* **Page excerpt**:

I guess I’ve been put off in the past using DuckDuckGo because of its rather silly name. However, I gave it a go and, apart from it yielding useful results, there are some features that I found really appealing: the options to change the privacy of my search history; the clean, ad-free interface, the absence of page breaks (so none of that annoying “next”), and the provision on the sidebar of tips and tricks such as search syntax options, keyboard shortcuts etc. I just think I might be returning to dive into DuckDuckGo a little more often!

Last but not least, it was time to try a visual search engine. I’ve tried instaGrok before and wasn’t a fan, but in the name of Vicpln13 I made a return visit. I knew it was a mistake. All those floating balls made me woozy. Whats more, a look at the glossary section to see their definition of “comics” as “Comics is short for \”comic strips\”, usually a section in a newspaper” and I knew this was no place for me to source material for academic study. Sorry Instagrok, but get your facts right if you want my vote.

One place I will have a bit more of a look around is the PLN course recommendation for the College of DuPage Library website. There’s a good list of search engines (including specialised ones for music, audio, video etc) here that is worth exploring.

Part 2: How do I trust what I  find?

I’ve seen the way students select information–if it’s at the top of the list of search hits, it’s the best source. So how do we move them beyond that mindset? How do we help them learn to be discerning researchers?

In a school that is all-boys until Year 10, the notion of using a CRAP test (Currency, Reliability, Authority, Purpose/Point of View) to evaluate websites has a certain appeal for boys, as does using some hoax websites to demonstrate application of the test. A good starting point are the websites that even the novice researcher has to be skeptical about (I hope); sites such as the Aluminium Foil Deflector Beanie and Buy Dehydrated Water.    But what happens when we go to something far more realistic looking (and far more dangerous) such as this website on Martin Luther King Jnr?It looks authentic, the URL seems legitimate, and for all intents and purposes it offers students some historical information about the life of Martin Luther King Jnr. But when the boys apply the CRAP test they soon see otherwise; that this is a site hosted by a group whose racial and religious tolerance is beyond belief. It’s a great lesson about not believing everything they find on the Internet.

* **Listed entries**:
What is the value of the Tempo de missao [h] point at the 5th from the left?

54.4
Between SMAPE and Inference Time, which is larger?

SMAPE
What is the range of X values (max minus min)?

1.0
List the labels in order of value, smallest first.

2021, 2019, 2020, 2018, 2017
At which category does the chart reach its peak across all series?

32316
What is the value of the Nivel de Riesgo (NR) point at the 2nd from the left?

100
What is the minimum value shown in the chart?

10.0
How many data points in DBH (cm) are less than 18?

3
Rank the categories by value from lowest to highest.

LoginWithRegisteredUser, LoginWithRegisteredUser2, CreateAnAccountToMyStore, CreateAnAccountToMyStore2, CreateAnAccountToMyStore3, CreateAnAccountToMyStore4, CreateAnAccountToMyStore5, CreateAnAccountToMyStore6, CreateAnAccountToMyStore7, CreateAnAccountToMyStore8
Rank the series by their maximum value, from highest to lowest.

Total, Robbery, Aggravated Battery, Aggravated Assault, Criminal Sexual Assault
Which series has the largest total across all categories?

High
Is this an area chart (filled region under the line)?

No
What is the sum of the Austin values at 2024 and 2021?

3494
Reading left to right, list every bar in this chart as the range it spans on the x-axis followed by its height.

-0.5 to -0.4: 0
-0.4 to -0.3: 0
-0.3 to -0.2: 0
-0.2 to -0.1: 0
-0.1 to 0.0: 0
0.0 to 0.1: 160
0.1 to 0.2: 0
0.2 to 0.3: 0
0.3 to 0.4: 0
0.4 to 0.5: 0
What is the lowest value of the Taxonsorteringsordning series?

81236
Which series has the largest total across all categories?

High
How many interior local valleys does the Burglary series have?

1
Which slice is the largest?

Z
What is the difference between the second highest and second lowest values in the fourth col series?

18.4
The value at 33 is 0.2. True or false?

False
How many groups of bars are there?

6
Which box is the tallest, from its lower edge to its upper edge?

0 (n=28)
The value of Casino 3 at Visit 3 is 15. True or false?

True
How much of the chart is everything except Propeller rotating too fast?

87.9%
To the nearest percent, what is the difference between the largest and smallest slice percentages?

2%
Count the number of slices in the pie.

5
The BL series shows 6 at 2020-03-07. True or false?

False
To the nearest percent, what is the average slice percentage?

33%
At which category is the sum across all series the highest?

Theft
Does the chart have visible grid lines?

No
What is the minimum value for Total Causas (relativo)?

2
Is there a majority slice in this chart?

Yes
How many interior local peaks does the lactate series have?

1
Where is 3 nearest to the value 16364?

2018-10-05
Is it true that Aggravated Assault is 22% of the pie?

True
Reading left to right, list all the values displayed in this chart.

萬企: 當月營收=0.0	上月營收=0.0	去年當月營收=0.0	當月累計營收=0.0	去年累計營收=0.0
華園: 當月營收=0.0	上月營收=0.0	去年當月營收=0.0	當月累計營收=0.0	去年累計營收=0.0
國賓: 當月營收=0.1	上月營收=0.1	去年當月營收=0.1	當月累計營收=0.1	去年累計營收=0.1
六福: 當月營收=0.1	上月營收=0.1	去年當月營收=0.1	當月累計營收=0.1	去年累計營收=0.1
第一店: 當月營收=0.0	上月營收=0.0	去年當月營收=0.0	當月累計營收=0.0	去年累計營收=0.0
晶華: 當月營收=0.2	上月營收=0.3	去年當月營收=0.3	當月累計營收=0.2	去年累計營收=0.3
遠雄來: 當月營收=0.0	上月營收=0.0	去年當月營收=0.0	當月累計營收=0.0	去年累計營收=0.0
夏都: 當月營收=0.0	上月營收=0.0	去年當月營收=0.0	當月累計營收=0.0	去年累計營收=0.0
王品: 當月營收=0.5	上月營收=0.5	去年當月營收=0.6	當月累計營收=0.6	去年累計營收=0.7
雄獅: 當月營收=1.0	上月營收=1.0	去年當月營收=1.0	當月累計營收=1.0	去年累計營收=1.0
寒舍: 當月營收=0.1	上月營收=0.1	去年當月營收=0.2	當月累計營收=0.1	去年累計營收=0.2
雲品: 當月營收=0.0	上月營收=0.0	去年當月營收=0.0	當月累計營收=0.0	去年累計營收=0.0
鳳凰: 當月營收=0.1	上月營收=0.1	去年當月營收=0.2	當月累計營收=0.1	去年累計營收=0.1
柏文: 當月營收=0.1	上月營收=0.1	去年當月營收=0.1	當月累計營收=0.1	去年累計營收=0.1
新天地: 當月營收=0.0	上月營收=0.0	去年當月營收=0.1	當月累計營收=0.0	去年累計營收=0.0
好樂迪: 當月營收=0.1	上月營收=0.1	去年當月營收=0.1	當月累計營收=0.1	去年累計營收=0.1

* **Exercise prompt**:
In the post on search engines and evaluating websites, what four things does the CRAP test check?

* **Reply to the exercise**:
Currency, Reliability, Authority, and Purpose/Point of View.